[Source material]:
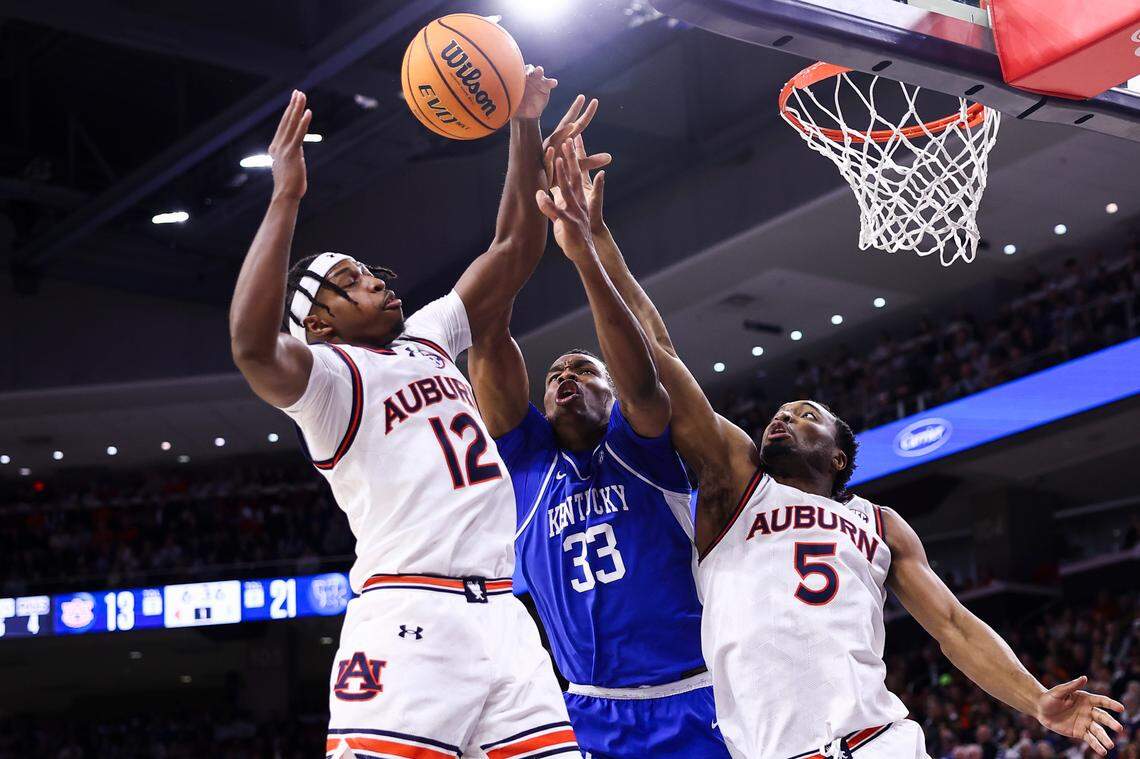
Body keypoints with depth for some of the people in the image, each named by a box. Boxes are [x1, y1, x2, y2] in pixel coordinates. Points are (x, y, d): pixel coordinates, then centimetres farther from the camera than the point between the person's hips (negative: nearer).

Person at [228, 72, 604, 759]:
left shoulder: (431, 337, 24)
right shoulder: (326, 372, 0)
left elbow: (512, 250, 25)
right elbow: (253, 348, -22)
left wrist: (527, 129, 15)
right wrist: (286, 197, -22)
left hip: (502, 617, 7)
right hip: (411, 624, -7)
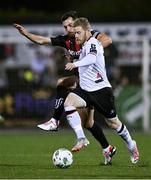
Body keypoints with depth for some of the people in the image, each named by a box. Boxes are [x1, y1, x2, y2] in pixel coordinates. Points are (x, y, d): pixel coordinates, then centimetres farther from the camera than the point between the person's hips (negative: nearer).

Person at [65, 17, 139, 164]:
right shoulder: (84, 45, 11)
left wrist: (75, 64, -55)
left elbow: (91, 58, -40)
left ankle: (131, 145, 33)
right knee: (68, 102, -23)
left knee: (112, 122, 6)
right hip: (85, 89, 7)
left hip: (101, 90, -7)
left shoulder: (92, 43, -17)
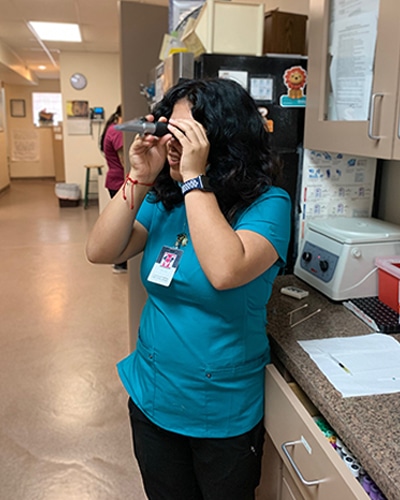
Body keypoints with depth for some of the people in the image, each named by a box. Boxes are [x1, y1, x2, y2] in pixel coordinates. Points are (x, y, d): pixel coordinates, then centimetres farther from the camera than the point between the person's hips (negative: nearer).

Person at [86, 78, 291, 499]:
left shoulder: (266, 204, -18)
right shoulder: (164, 200, -2)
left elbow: (226, 271, -35)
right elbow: (101, 252, -10)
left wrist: (194, 178, -30)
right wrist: (139, 179, -19)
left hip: (224, 415, -4)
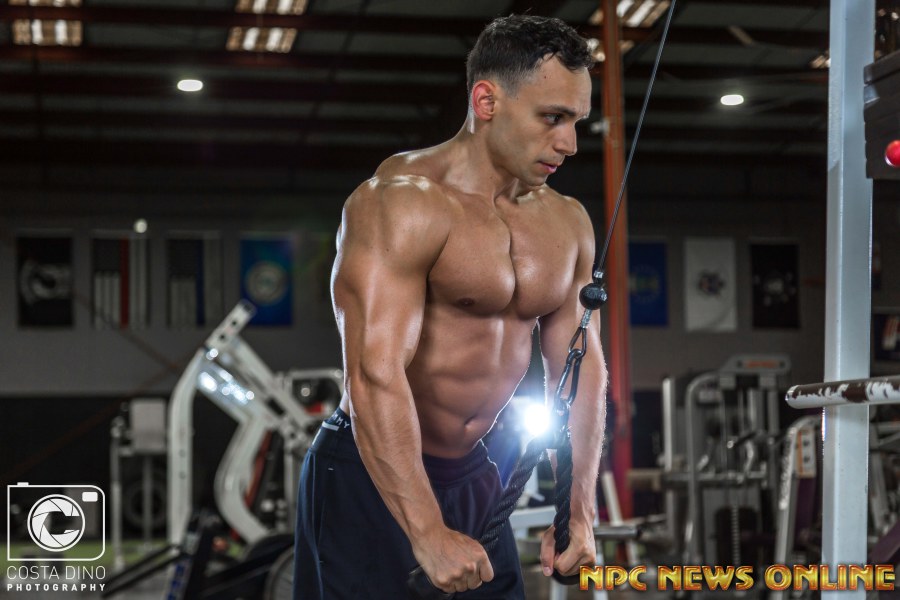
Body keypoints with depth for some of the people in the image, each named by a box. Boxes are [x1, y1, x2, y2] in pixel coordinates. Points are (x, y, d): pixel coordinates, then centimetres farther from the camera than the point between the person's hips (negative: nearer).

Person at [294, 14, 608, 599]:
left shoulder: (567, 223, 5)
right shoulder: (402, 203, -19)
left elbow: (582, 370, 9)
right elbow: (375, 374, -27)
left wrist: (578, 509, 0)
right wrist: (427, 533, -31)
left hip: (474, 478, 7)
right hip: (371, 480, -7)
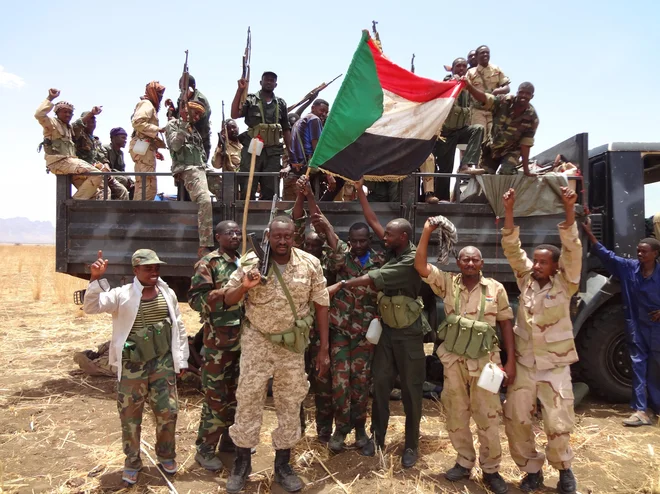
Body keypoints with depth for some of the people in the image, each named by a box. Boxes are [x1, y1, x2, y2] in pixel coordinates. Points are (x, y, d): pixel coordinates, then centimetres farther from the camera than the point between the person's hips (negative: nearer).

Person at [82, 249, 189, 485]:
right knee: (130, 416, 10)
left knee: (168, 412, 9)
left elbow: (179, 327, 8)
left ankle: (166, 455, 34)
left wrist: (181, 359, 9)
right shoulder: (122, 295, -7)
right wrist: (95, 279, -29)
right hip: (132, 366, -2)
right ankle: (132, 462, 32)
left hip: (163, 364, 2)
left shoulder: (168, 294, 2)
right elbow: (91, 307, -16)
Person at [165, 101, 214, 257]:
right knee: (206, 201, -29)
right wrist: (184, 123, -9)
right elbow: (175, 145, -9)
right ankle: (204, 246, -35)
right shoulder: (173, 124, 9)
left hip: (200, 168, 11)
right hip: (186, 168, -11)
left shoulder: (194, 130, 30)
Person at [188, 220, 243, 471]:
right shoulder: (207, 264, -8)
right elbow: (195, 299, -15)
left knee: (237, 392, 16)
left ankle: (229, 439, 31)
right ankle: (205, 449, 14)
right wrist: (226, 293, -25)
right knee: (216, 396, 0)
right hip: (218, 340, -7)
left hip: (243, 338, 7)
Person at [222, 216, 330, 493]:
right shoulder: (251, 262, -9)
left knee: (291, 404, 11)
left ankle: (283, 465, 30)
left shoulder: (310, 264, -7)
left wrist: (324, 349, -3)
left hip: (292, 344, 1)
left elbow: (321, 305, -2)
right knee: (248, 400, 7)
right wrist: (244, 287, -25)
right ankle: (242, 462, 27)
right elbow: (228, 300, -2)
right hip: (256, 340, -1)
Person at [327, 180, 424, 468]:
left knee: (411, 390, 5)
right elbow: (373, 221, 7)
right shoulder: (393, 251, 3)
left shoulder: (412, 260, -20)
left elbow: (374, 279, -24)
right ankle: (377, 437, 23)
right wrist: (360, 191, 7)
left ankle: (411, 445, 17)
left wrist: (341, 285, -22)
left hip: (408, 334, -7)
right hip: (386, 329, 7)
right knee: (380, 384, 11)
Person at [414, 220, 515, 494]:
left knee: (488, 418, 5)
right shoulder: (448, 283, -2)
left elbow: (506, 325, 1)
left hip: (484, 361, -1)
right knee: (456, 416, 13)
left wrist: (511, 361, -4)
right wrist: (427, 231, -17)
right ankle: (464, 462, 32)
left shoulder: (496, 288, -3)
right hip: (453, 361, 2)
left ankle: (490, 470, 24)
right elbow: (420, 266, -12)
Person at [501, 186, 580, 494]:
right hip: (523, 365, 3)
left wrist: (569, 212, -31)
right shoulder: (526, 279, 1)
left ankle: (563, 469, 29)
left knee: (558, 426, -1)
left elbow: (573, 251, -19)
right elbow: (512, 248, -5)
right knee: (516, 420, 4)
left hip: (555, 367, -3)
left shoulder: (563, 284, -6)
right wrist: (509, 211, -15)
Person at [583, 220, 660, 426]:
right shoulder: (628, 267, -3)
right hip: (636, 327, 2)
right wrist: (589, 234, -14)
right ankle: (640, 410, 5)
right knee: (638, 367, 3)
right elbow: (606, 255, -7)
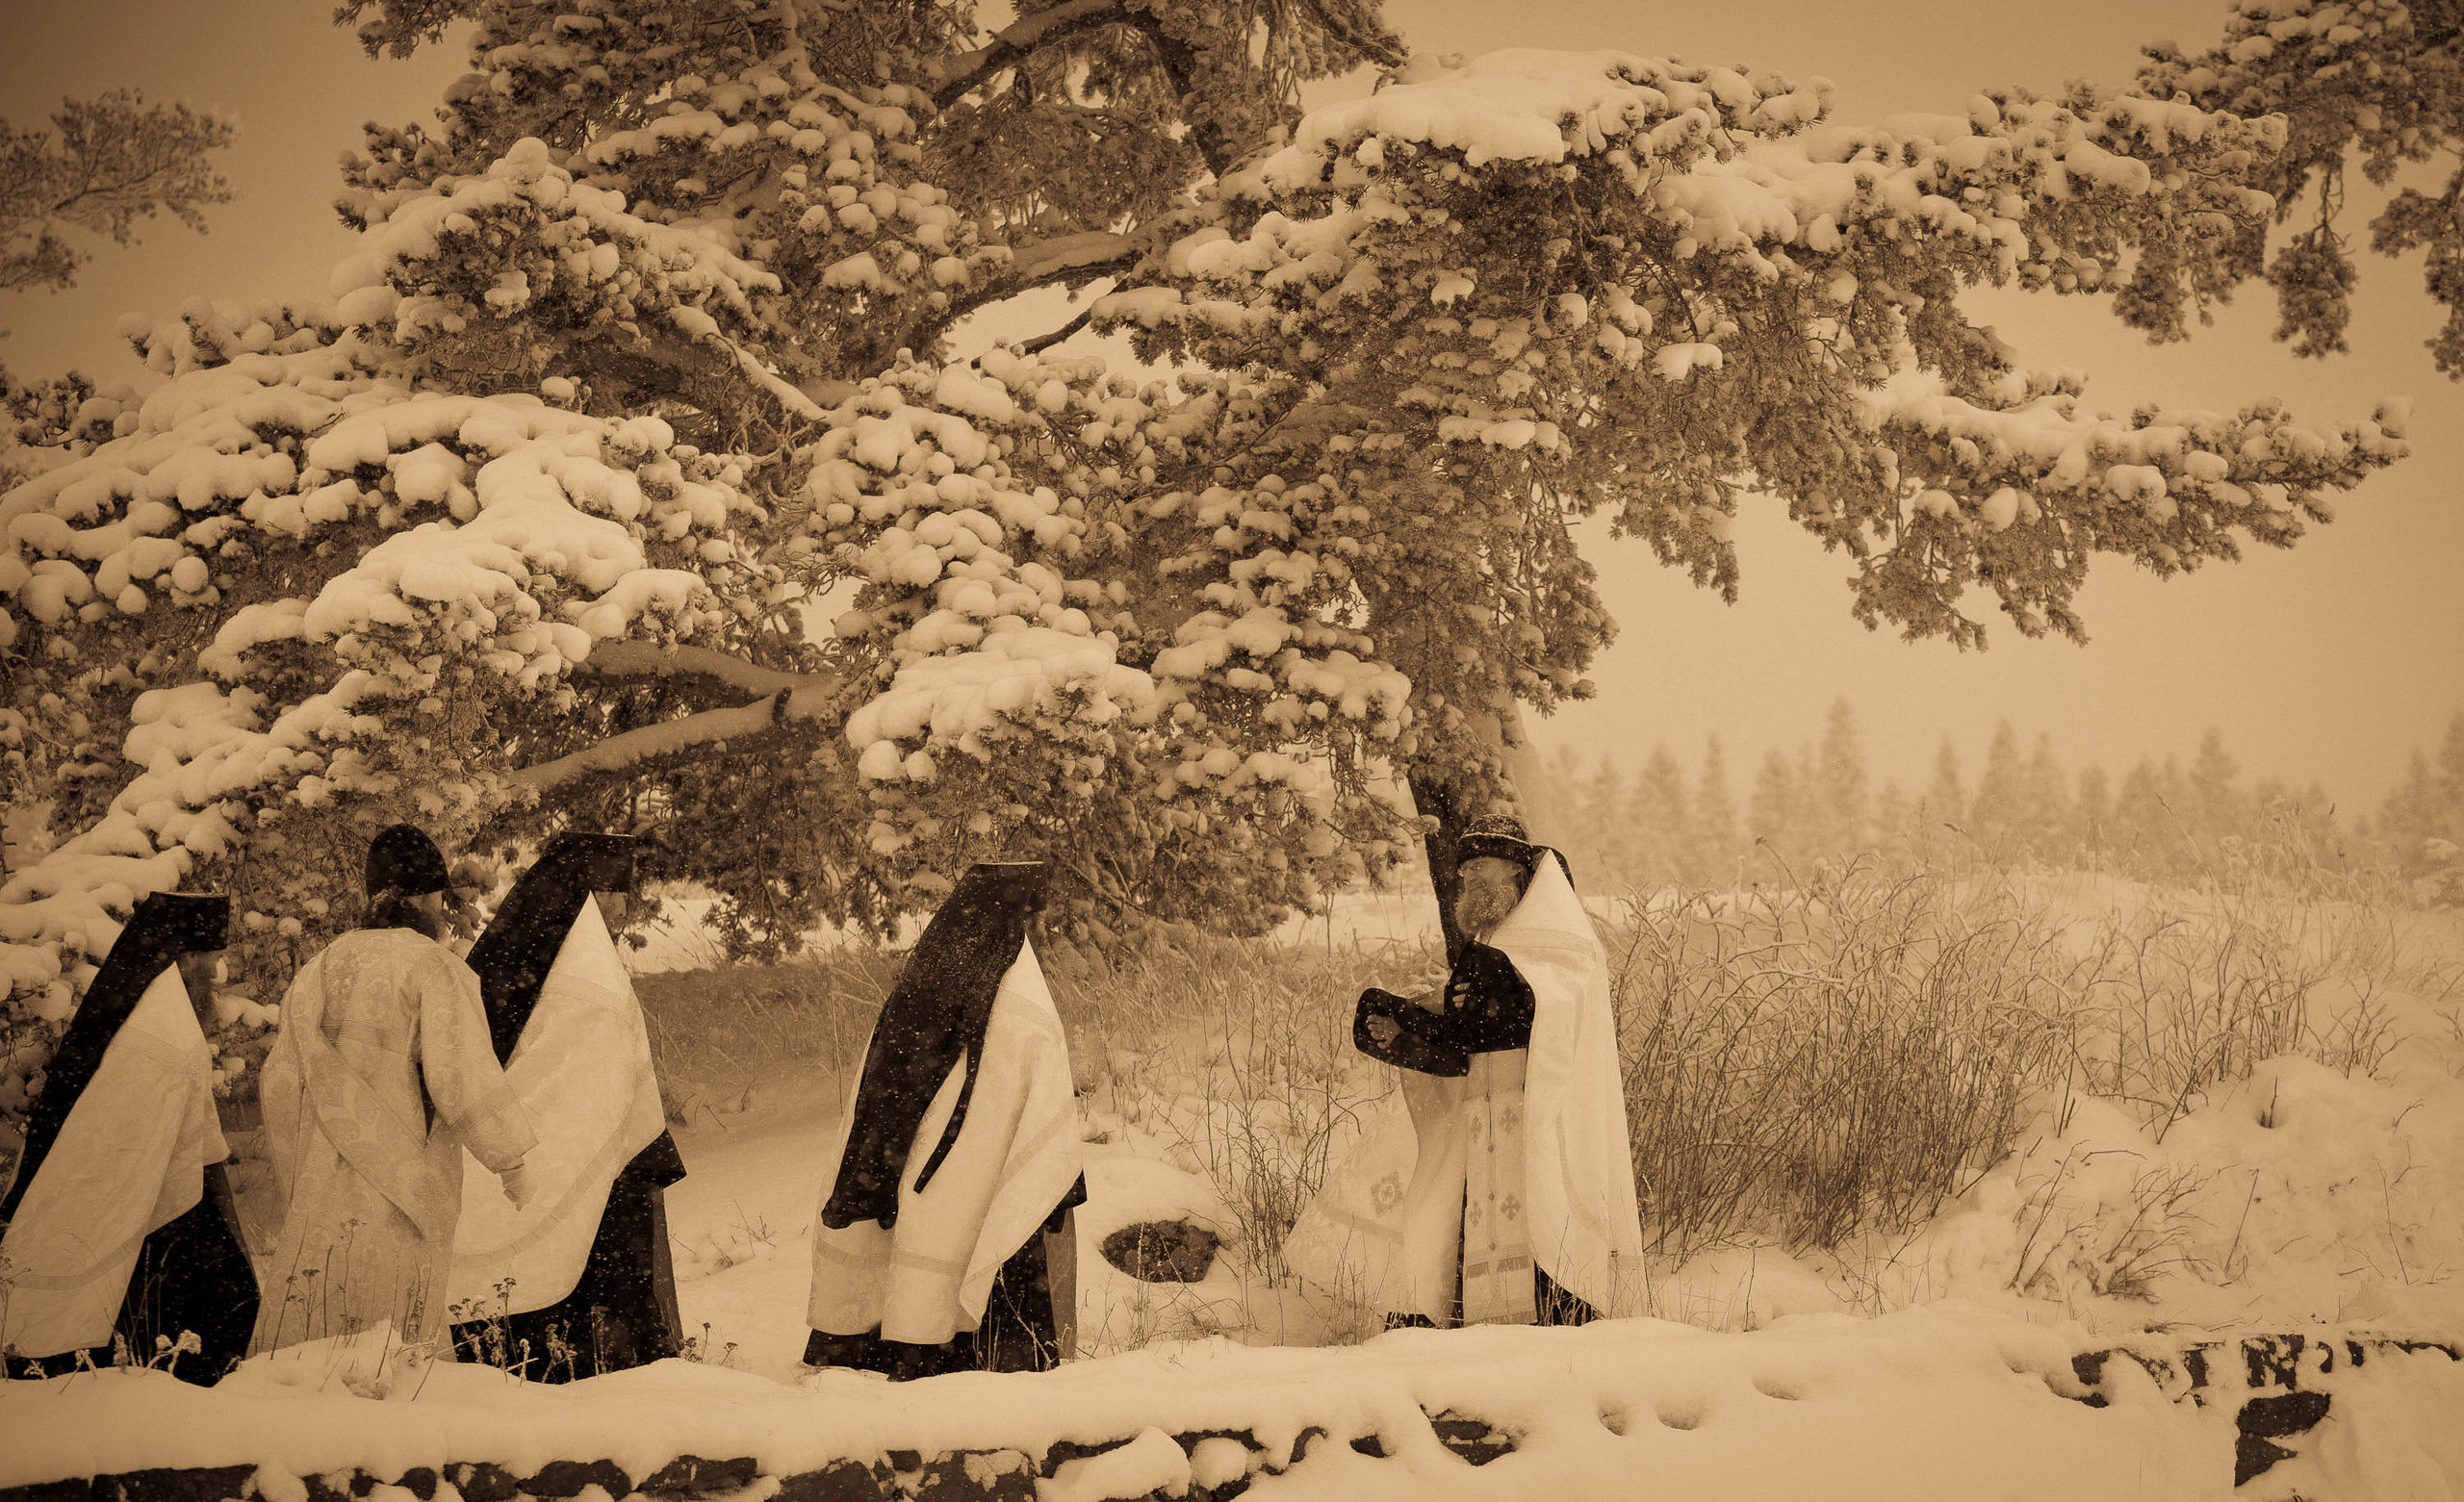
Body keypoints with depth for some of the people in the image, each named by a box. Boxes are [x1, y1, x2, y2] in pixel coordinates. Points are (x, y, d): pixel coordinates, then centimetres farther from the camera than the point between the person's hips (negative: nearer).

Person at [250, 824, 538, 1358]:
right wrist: (510, 1160, -6)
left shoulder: (323, 968, 8)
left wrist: (292, 1183, 20)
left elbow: (280, 1083, 10)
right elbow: (461, 1076, -16)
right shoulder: (432, 968, -9)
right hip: (401, 1192, -5)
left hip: (322, 1191, 5)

[Work to be completed]:
Output all data exactly, omitting images.

[Your response]:
Body keypoints with depth for some of the people in the image, each named by a box. Boxes are [x1, y1, x2, y2] in pixel coordinates. Points are (x, y, d): pixel coordinates, then centimetres farther from the camera than the point between the person's hips (negative: nearer).

Person at [228, 72, 604, 759]:
left shoulder: (431, 337, 24)
right shoulder: (326, 372, 0)
left elbow: (512, 250, 25)
right elbow: (253, 348, -22)
left wrist: (527, 129, 15)
right wrist: (286, 197, -22)
left hip: (502, 617, 7)
right hip: (411, 624, -7)
Body keypoints with depth for some of the people in the image, each named by a box. Boxes are [x1, y1, x2, y2] in pixel coordinates. Points are (x, y, d): pixel coordinates, then centimetres farther from the camera than the point between the person's hips (negative: nearer).

Person at [65, 17, 139, 164]:
right shoulder: (84, 45, 11)
left wrist: (75, 64, -55)
left elbow: (91, 58, -40)
left ankle: (131, 145, 33)
right knee: (68, 102, -23)
left knee: (112, 122, 6)
right hip: (85, 89, 7)
left hip: (101, 90, -7)
left shoulder: (92, 43, -17)
Body keypoints with depth for some of the people in the image, each named by a box. Boxes are [x1, y1, x2, y2] in pixel coordinates. Points are (x, y, d): pixel coordinates, then centimetres farther from the camera than the point between the person's hips (negative: nearer).

Person at [86, 78, 291, 499]:
left shoulder: (266, 204, -18)
right shoulder: (164, 200, -2)
left elbow: (226, 271, -35)
right elbow: (101, 252, -10)
left wrist: (194, 178, -30)
right wrist: (139, 179, -19)
left hip: (224, 415, -4)
Body keypoints with depth for some of the people in the image, each named by a box. Boxes are [x1, y1, x2, y2] in pixel coordinates. Points are (x, y, d): pixel coordinates, then centimetres farther from the camera than the point between the person's hips (negative: nearer).

Person at [294, 14, 608, 599]:
left shoulder: (567, 223, 5)
right shoulder: (402, 203, -19)
left elbow: (582, 370, 9)
right elbow: (375, 374, -27)
left wrist: (578, 509, 0)
right wrist: (427, 533, -31)
left hip: (474, 478, 7)
right hip: (371, 480, -7)
Body keypoints with depth for some of the people in the image, each named by a box. Boxes are [x1, y1, x2, y2] in pixel coordinates. Points are (x, y, d): pixel coordinates, then centimetres farther from the camera than the point between the person's hips (negative: nearer).

Person at [82, 249, 189, 485]:
right knee: (130, 416, 10)
left knee: (168, 412, 9)
left elbow: (179, 327, 8)
left ankle: (166, 455, 34)
left wrist: (181, 359, 9)
right shoulder: (122, 295, -7)
right wrist: (95, 279, -29)
right hip: (132, 366, -2)
right ankle: (132, 462, 32)
left hip: (163, 364, 2)
left shoulder: (168, 294, 2)
right elbow: (91, 307, -16)
Person at [165, 101, 214, 257]:
right knee: (206, 201, -29)
right wrist: (184, 123, -9)
right elbow: (175, 145, -9)
right ankle: (204, 246, -35)
right shoulder: (173, 124, 9)
left hip: (200, 168, 11)
right hip: (186, 168, -11)
left shoulder: (194, 130, 30)
Person at [188, 220, 243, 471]:
right shoulder: (207, 264, -8)
right elbow: (195, 299, -15)
left knee: (237, 392, 16)
left ankle: (229, 439, 31)
right ankle: (205, 449, 14)
right wrist: (226, 293, -25)
right knee: (216, 396, 0)
right hip: (218, 340, -7)
left hip: (243, 338, 7)
Person at [222, 216, 330, 493]:
right shoulder: (251, 262, -9)
left knee: (291, 404, 11)
left ankle: (283, 465, 30)
left shoulder: (310, 264, -7)
left wrist: (324, 349, -3)
left hip: (292, 344, 1)
left elbow: (321, 305, -2)
right knee: (248, 400, 7)
right wrist: (244, 287, -25)
right ankle: (242, 462, 27)
right elbow: (228, 300, -2)
right hip: (256, 340, -1)
Person at [327, 180, 424, 468]:
left knee: (411, 390, 5)
right elbow: (373, 221, 7)
right shoulder: (393, 251, 3)
left shoulder: (412, 260, -20)
left elbow: (374, 279, -24)
right ankle: (377, 437, 23)
right wrist: (360, 191, 7)
left ankle: (411, 445, 17)
left wrist: (341, 285, -22)
left hip: (408, 334, -7)
right hip: (386, 329, 7)
right knee: (380, 384, 11)
Person at [414, 220, 515, 494]:
left knee: (488, 418, 5)
right shoulder: (448, 283, -2)
left elbow: (506, 325, 1)
left hip: (484, 361, -1)
right knee: (456, 416, 13)
left wrist: (511, 361, -4)
right wrist: (427, 231, -17)
right ankle: (464, 462, 32)
left shoulder: (496, 288, -3)
right hip: (453, 361, 2)
left ankle: (490, 470, 24)
right elbow: (420, 266, -12)
Person at [501, 186, 580, 494]:
right hip: (523, 365, 3)
left wrist: (569, 212, -31)
right shoulder: (526, 279, 1)
left ankle: (563, 469, 29)
left knee: (558, 426, -1)
left elbow: (573, 251, -19)
right elbow: (512, 248, -5)
right knee: (516, 420, 4)
left hip: (555, 367, -3)
left shoulder: (563, 284, -6)
right wrist: (509, 211, -15)
Person at [583, 220, 660, 426]:
right shoulder: (628, 267, -3)
right hip: (636, 327, 2)
right wrist: (589, 234, -14)
right ankle: (640, 410, 5)
right knee: (638, 367, 3)
right elbow: (606, 255, -7)
Body keypoints with depth for some of the people in the image, each named by a box. Boxes are [x1, y1, x2, y2] in pixel coordinates. Points are (x, y, d): pixel coordinates, then centimetres farther from the camera than the point between the person's hips (negative: nearer).

Person at [250, 824, 538, 1358]:
right wrist: (510, 1160, -6)
left shoulder: (323, 968, 8)
left wrist: (292, 1183, 20)
left elbow: (280, 1083, 10)
right elbow: (461, 1076, -16)
right shoulder: (432, 968, -9)
right hip: (401, 1192, -5)
left hip: (322, 1191, 5)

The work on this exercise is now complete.